This Newborn Is the First Not Officially Assigned a Gender at Birth

The child’s parent is leaving their identity totally up to them.
ByNatalie Escobar
Published
Jul 2017
cutouts of the male/female gender symbols
Photo: Shutterstock

If you’re planning a big “gender reveal” or picking out pink or blue clothes for baby, you might want to read this first.

When babies are born in Canada, their parents receive a health card in the mail allowing them to use public health care services. Usually, these cards have a letter, M or F, to say whether the baby is male or female. For one baby in British Columbia, though, their health card carried another designation: U.

Searyl Atli Doty is the first child in the world to receive a medical document that doesn’t specify their gender, according to the Canadian campaign group Gender Free I.D. Coalition. They weren’t born in a traditional hospital setting; rather, they were born “outside the medical system” to parent Kori Doty, who is non-binary trans. Because there was no medical genital inspection when Searyl was born, they were never assigned a gender at birth.

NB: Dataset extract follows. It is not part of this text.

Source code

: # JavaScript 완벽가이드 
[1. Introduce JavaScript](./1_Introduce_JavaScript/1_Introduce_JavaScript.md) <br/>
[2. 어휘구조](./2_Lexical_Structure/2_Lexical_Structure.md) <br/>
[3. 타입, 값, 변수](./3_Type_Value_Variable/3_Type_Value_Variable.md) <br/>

And while the Canadian government wouldn’t issue a birth certificate without designating a binary gender (that is, male or female), Doty says that the medical card with the “U” marker, likely for “unknown” or “unspecified,” showed up in the mail “without explanation.”

“I do not gender my child,” Doty says in the press release about their push to keep gender off their child’s official documents. “It is up to Searyl to decide how they identify, when they are old enough to develop their own gender identity. I am not going to foreclose their choices based on an arbitrary assignment of gender at birth based on an inspection of their genitals.”

The Gender Free I.D. Coalition has been backing Doty’s campaign to stop putting “male” or “female” on identity documents in Canada. Their fight follows in the footsteps of non-binary activists and scholars who argue that assigning gender to children at birth is limiting and even harmful. As the coalition says, medical professionals and parents make a lot of assumptions about and decisions for newborns based on their genitalia. And if these assumptions, even down to the clothes a parent buys, are wrong, the dysphoria—or distress—can have devastating future psychological impacts for non-binary people.

“Trans and intersex people bear the burden of gendered ID that doesn’t match their gender,” their website reads.

This group might be leading the charge in Canada, but there’s also been some movement on this front in the US too. In December 2016, New York became the first US city to issue an “intersex” birth certificate to a newborn. Washington, DC and states like Washington and Oregon have also started to offer the gender-neutral mark “X” on driver licenses and state IDs, but it’s far from the norm.